Crime Beat: Ah, if I could come in again… Ja? Is that alright? Thanks, hey. True enough, KwaZulu or Jozi (the other place you’ll find a lot of them), are both far away. Some of us in Cape Town think those places are on another planet, actually. Actually, we’d like to stop people from those places coming over the mountains to spoil our beaches. But that’s another issue. So where were we? Oh yeah, listen, I checked up on how many Zulus there are in Cape Town. Now here’s a thing, our statistics aren’t really hot, so this goes back to the 2001 census which reckoned there were about 7300 of these citizens. You could maybe double that nowadays. But, ja, I suppose in a city population of three million, 14000 is as good as ‘very few’.
Caryl Ferey: So, to talk about the problem of the war between the Zulu Inkatha and the ANC, I took a Zulu character (homicide detective Ali Neuman), I put him in Cape Town. He takes refuge in Cape Town, because his father was pro-ANC, even though he was Zulu. One could be Zulu and for the ANC.
There were people who understood that Mandela was the symbol of resistance against whites, and they understood that Buthelezi and the Zulu Inkatha were manipulated by apartheid. So for me, it was a way to talk about this civil war.
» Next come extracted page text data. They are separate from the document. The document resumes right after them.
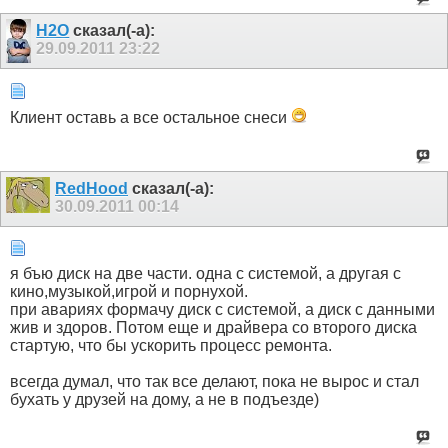
H2O
сказал(-а):
29.09.2011
23:22
Клиент оставь а все остальное снеси
RedHood
сказал(-а):
30.09.2011
00:14
я бъю диск на две части. одна с системой, а другая с
кино,музыкой,игрой и порнухой.
при авариях формачу диск с системой, а диск с данными
жив и здоров. Потом еще и драйвера со второго диска
стартую, что бы ускорить процесс ремонта.
всегда думал, что так все делают, пока не вырос и стал
бухать у друзей на дому, а не в подъезде)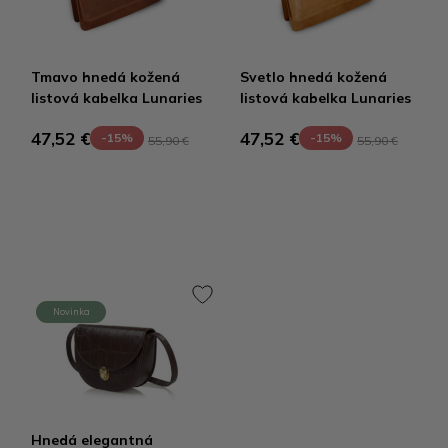
Tmavo hnedá kožená
Svetlo hnedá kožená
listová kabelka Lunaries
listová kabelka Lunaries
47,52 €
47,52 €
-15%
-15%
55,90 €
55,90 €
Novinka
Hnedá elegantná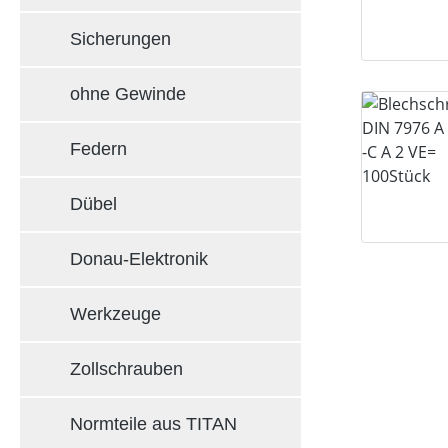
Sicherungen
ohne Gewinde
Federn
Dübel
Donau-Elektronik
Werkzeuge
Zollschrauben
Normteile aus TITAN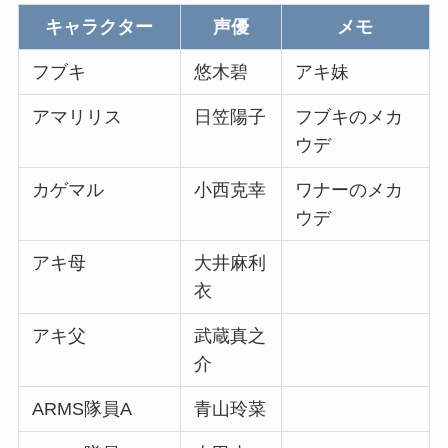
キャラクター
声優
メモ
フブキ
悠木碧
アキ妹
アマリリス
日笠陽子
フブキのメカ
ウデ
カゲマル
小西克幸
ワナーのメカ
ウデ
アキ母
大井麻利
衣
アキ父
武蔵真之
介
ARMS隊員A
青山玲菜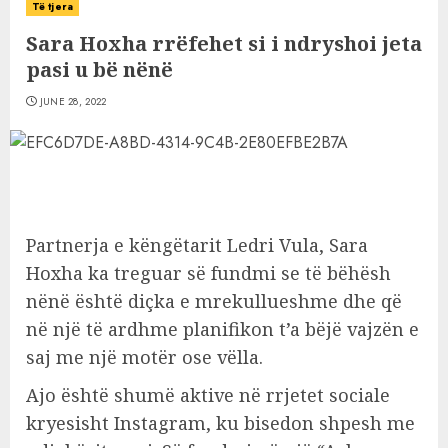
Të tjera
Sara Hoxha rrëfehet si i ndryshoi jeta
pasi u bë nënë
JUNE 28, 2022
Partnerja e këngëtarit Ledri Vula, Sara
Hoxha ka treguar së fundmi se të bëhësh
nënë është diçka e mrekullueshme dhe që
në një të ardhme planifikon t’a bëjë vajzën e
saj me një motër ose vëlla.
Ajo është shumë aktive në rrjetet sociale
kryesisht Instagram, ku bisedon shpesh me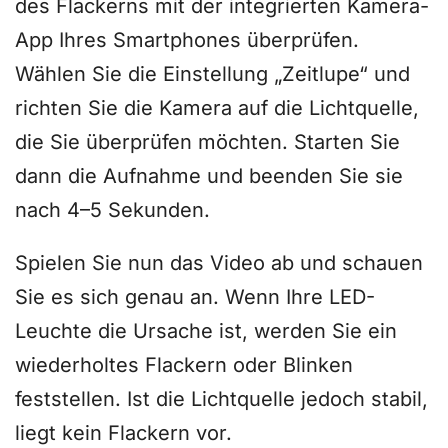
des Flackerns mit der integrierten Kamera-
App Ihres Smartphones überprüfen.
Wählen Sie die Einstellung „Zeitlupe“ und
richten Sie die Kamera auf die Lichtquelle,
die Sie überprüfen möchten. Starten Sie
dann die Aufnahme und beenden Sie sie
nach 4–5 Sekunden.
Spielen Sie nun das Video ab und schauen
Sie es sich genau an. Wenn Ihre LED-
Leuchte die Ursache ist, werden Sie ein
wiederholtes Flackern oder Blinken
feststellen. Ist die Lichtquelle jedoch stabil,
liegt kein Flackern vor.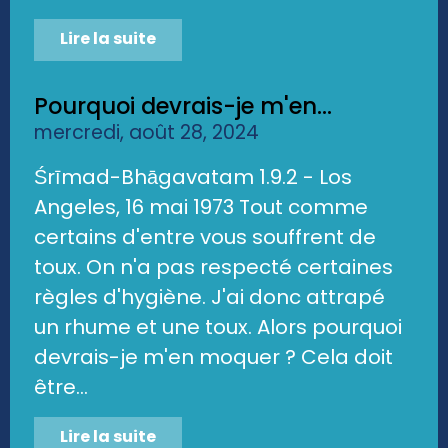
Lire la suite
Pourquoi devrais-je m'en...
mercredi, août 28, 2024
Śrīmad-Bhāgavatam 1.9.2 - Los
Angeles, 16 mai 1973 Tout comme
certains d'entre vous souffrent de
toux. On n'a pas respecté certaines
règles d'hygiène. J'ai donc attrapé
un rhume et une toux. Alors pourquoi
devrais-je m'en moquer ? Cela doit
être...
Lire la suite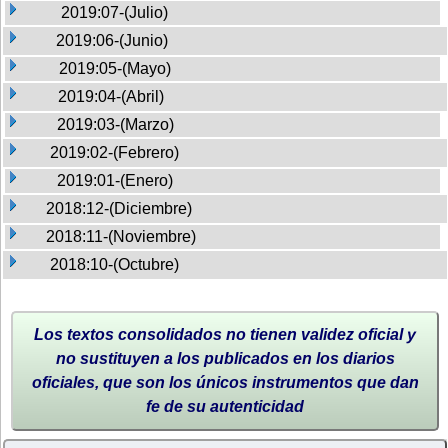
2019:07-(Julio)
2019:06-(Junio)
2019:05-(Mayo)
2019:04-(Abril)
2019:03-(Marzo)
2019:02-(Febrero)
2019:01-(Enero)
2018:12-(Diciembre)
2018:11-(Noviembre)
2018:10-(Octubre)
Los textos consolidados no tienen validez oficial y
no sustituyen a los publicados en los diarios
oficiales, que son los únicos instrumentos que dan
fe de su autenticidad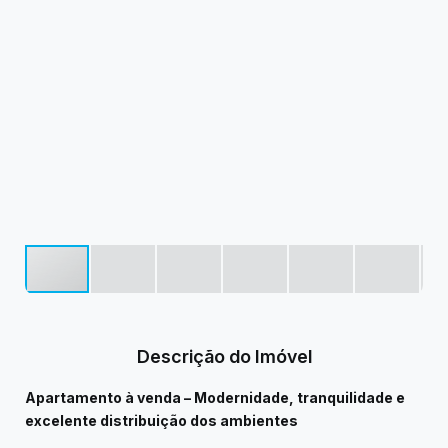
Descrição do Imóvel
Apartamento à venda – Modernidade, tranquilidade e
excelente distribuição dos ambientes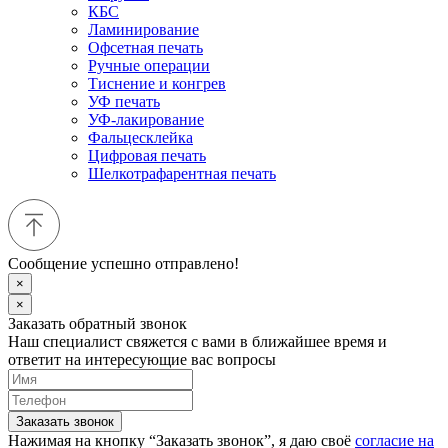
КБС
Ламинирование
Офсетная печать
Ручные операции
Тиснение и конгрев
УФ печать
УФ-лакирование
Фальцесклейка
Цифровая печать
Шелкотрафарентная печать
Сообщение успешно отправлено!
×
×
Заказать обратный звонок
Наш специалист свяжется с вами в ближайшее время и
ответит на интересующие вас вопросы
Заказать звонок
Нажимая на кнопку “Заказать звонок”, я даю своё
согласие на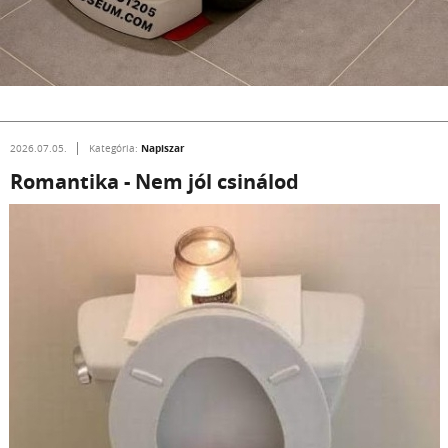
Napiszar
2026.07.05.
Kategória:
Romantika - Nem jól csinálod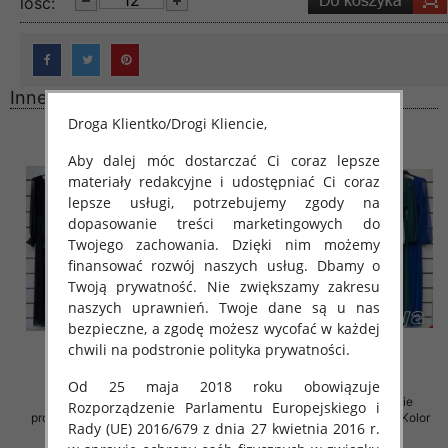
lość:
Inne produkty
Droga Klientko/Drogi Kliencie,
Aby dalej móc dostarczać Ci coraz lepsze
materiały redakcyjne i udostępniać Ci coraz
lepsze usługi, potrzebujemy zgody na
dopasowanie treści marketingowych do
Twojego zachowania. Dzięki nim możemy
finansować rozwój naszych usług. Dbamy o
Twoją prywatność. Nie zwiększamy zakresu
naszych uprawnień. Twoje dane są u nas
bezpieczne, a zgodę możesz wycofać w każdej
chwili na podstronie polityka prywatności.
Od 25 maja 2018 roku obowiązuje
Sukienki damskie (Włoskie
Sukienki damskie (Włoskie
Rozporządzenie Parlamentu Europejskiego i
produkt) Roz Standard, Mix Kolor
produkt) Roz Standard, Mix Kolor
Rady (UE) 2016/679 z dnia 27 kwietnia 2016 r.
Paczka 5 szt
Paczka 5 szt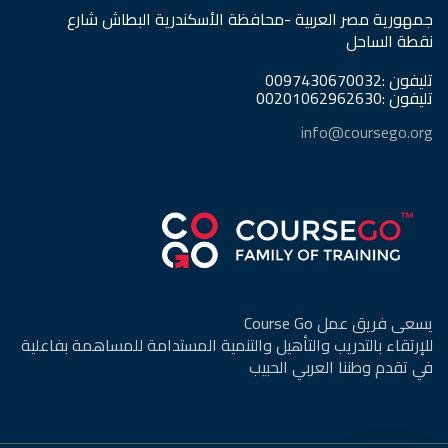
جمهورية مصر العربية -محافظة الأسكندرية البطاش شارع
نقطة الساحل
تليفون :0097430670032
تليفون :00201062962630
info@coursego.org
يسعى فريق عمل Course Go
للإرتقاء بالتدريب والتأهيل والتنمية المستدامة للمساهمة بفاعلية
في تقدم وطننا العربي الحبيب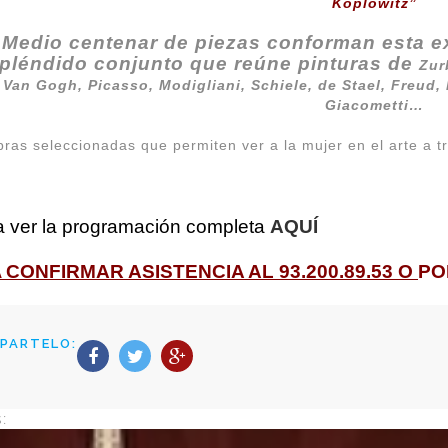
Koplowitz”
Medio centenar de piezas conforman esta e
pléndido conjunto que reúne pinturas de
Zur
e
Van Gogh, Picasso, Modigliani, Schiele, de Stael, Freud,
Giacometti…
bras seleccionadas que permiten ver a la mujer en el arte a t
a ver la programación completa
AQUÍ
CONFIRMAR ASISTENCIA AL 93.200.89.53 O
P
A
PARTELO:
: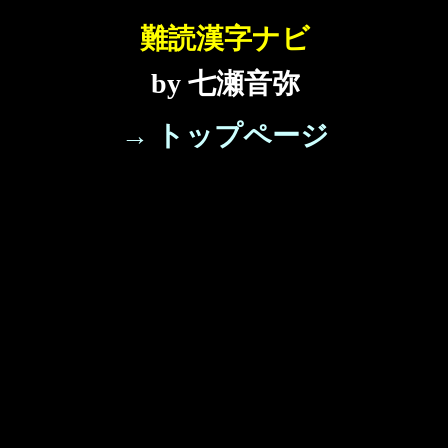
難読漢字ナビ
by 七瀬音弥
→ トップページ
Crime Beat: Caryl, howzit, me again. Hey, man, what an interesting name to choose, Ali Neuman? Where the heck did the Ali come from? Sbu, would’ve been great. We’ve got a politician called, Sbu something or other. Now, you won’t know this but I really smaak, like like, you know, funny names, a reviewer even thought my very own Mace and Pylon were just two of the most stupid names he’d ever come across. Then, when you come to think about it, he had a funny name himself, for real. But, jeez, don’t you think Roger Smith hit on a great name with Disaster Zondi (cos Zondi’s not only Zulu it’s literary as well, so he scored double points), and I’m also going to blow a vuvuzela for Deon Meyer’s Thobela Mpayipheli and Richard Kunzmann’s Jacob Tshabalala, but, come’n guy, Neuman, ag no. Sounds Germanish. Listen, there’s not some kind of weird European thing going on here, is there? You know, like, something hanging over from the war. The War. Maybe it’s best we don’t talk about it. Know what, though, come to think about it, no reason why a Zulu shouldn’t be called Neuman. We’ve got Zulus called Precious and Constitution and Goodwill and Charter and Freedom. So no reason why not Neuman. Thumbs up, my bra. Oh, yeah, I asked around, it is okay to be a Zulu and hang with the ANC, word has it our prez gets the nod there, two times. See you, china.
What was that comment yesterday about the exotic making the genre more intriguing?